Do thorough research on the property

Kimberly Grover, an attorney and former accountant who purchased Haven on Huron, a group of rental waterfront cottages, in early 2020, says she was surprised how difficult it was to get information about the property she was purchasing. With investment properties, the owner may not be directly involved on site. The property may have been leased or overseen through a property manager.

“It has been difficult to get to sources to find out if there are any issues, and what those issues are,” she notes. For instance, she discovered that the entire septic field for the cottages needed to be replaced — a fact she missed when she purchased the property over the winter.

“I now know that I should have picked up the phone to the local septic companies to find out who serviced the property and get a report,” Grover says. “I am going to do far more due diligence on my next rental property.”  

Be aware of what property management entails

Managing an investment property requires a lot of juggling, from marketing it to registering the property with rental websites to dealing with difficult tenants.

“If you are going to rent the property out, make sure you have the time and ability to handle the management, or hire someone,” Grover says. Her background as both an accountant and attorney who dealt with property management — along with help from her daughter, who has worked in the hospitality business — uniquely prepared them for the job of managing their own property. Even still, she says it’s “a lot of work and time.”

Also start thinking about the list of contractors you want to work with including cleaners, landscapers, plumbers, and a local repair person for emergencies. “Get to know the tradespeople in town and form relationships with other business owners,” she suggests.

A checklist for some important financial steps

Here are a few other key steps Grover recommends before deciding to purchase an investment property.

Decide if you want to create a business entity.

Grover set up her resort in an LLC to both protect herself from liability and to keep her business affairs separate from her personal account.

Look for a tax advisor experienced in working with investment property owners.

Owning an investment property can get complicated when it comes to tracking deductions and income. “Every dime you spend on the property will need to be reported on your income taxes — and you will want the deduction!” Grover says. Accountants can also help handle payroll and payroll taxes, filing quarterly and/or monthly sales tax returns and sending out 1099s to contractors.

Get the latest tax assessment on the property.

Because so many properties have skyrocketed in value, taxes may be higher as well, so be sure you have an up-to-date state-equalized value (the assessed value after state and local adjustments) so you can correctly assess what the taxes will be.

Do research on the type of loan you may qualify for.
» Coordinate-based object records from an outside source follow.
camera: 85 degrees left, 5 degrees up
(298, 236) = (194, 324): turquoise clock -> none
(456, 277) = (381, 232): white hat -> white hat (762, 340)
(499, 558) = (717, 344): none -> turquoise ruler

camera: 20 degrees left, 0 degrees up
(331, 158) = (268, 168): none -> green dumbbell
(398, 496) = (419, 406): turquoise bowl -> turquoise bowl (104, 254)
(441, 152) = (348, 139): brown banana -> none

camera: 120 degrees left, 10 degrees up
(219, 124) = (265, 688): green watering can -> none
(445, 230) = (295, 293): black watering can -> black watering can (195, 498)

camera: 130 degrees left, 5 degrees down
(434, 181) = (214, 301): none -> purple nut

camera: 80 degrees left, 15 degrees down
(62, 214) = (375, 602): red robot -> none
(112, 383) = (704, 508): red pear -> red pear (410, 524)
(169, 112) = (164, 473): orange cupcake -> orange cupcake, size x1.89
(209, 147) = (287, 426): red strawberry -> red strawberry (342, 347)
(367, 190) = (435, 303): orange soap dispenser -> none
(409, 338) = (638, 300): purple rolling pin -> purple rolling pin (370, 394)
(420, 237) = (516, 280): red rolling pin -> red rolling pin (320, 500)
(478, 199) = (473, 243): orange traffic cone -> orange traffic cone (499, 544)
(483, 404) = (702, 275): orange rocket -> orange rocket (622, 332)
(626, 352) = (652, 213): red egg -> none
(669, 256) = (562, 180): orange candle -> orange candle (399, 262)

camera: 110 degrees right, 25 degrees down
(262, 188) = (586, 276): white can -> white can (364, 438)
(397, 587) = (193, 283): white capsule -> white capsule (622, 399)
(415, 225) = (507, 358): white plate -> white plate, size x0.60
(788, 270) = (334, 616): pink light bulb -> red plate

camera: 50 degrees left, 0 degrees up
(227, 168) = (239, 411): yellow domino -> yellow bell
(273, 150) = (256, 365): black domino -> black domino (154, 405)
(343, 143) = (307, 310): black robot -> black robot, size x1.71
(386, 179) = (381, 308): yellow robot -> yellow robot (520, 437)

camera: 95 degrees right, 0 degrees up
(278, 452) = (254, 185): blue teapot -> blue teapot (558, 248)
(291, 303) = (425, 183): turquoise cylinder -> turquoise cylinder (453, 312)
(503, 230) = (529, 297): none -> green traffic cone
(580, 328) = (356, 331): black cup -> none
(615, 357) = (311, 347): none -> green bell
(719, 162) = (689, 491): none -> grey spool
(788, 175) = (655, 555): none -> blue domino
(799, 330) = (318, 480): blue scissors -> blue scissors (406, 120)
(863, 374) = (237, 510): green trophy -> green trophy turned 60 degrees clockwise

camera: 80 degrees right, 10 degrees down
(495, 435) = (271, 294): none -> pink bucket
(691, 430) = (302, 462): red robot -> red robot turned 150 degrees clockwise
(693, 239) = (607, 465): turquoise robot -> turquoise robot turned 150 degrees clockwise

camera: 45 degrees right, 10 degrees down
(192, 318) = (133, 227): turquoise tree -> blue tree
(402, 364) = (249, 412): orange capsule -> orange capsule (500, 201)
Depending on the type of property you’re looking to buy and whether it already has a rental history, you may be able to get a commercial loan instead of a conventional mortgage. However, the two types of loans have different requirements and lending terms, so work with experienced lenders to determine which is the better fit for your situation.

Research rental histories on similar properties.

If there is no rental history on the property you’re interested in, research what other rental units like yours are going for, how often they are booked, and what your own projections for a year would look like. If your property will be a seasonal rental, Grover suggests calculating a 50 percent occupancy rate to cover your mortgage and expenses to start.